#### Directions
Print exactly the line with "right eye: (240, 155)" and every line after it, through the final line of the material below.
##### Dataset extract #####
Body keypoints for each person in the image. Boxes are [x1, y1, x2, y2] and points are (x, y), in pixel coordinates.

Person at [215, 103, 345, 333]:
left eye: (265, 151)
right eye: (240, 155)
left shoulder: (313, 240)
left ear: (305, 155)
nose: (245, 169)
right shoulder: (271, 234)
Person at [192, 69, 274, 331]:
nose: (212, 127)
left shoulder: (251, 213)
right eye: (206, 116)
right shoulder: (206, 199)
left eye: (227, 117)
#####
#### Written response
right eye: (240, 155)
left shoulder: (313, 240)
left ear: (305, 155)
nose: (245, 169)
right shoulder: (271, 234)
Person at [192, 69, 274, 331]:
nose: (212, 127)
left shoulder: (251, 213)
right eye: (206, 116)
right shoulder: (206, 199)
left eye: (227, 117)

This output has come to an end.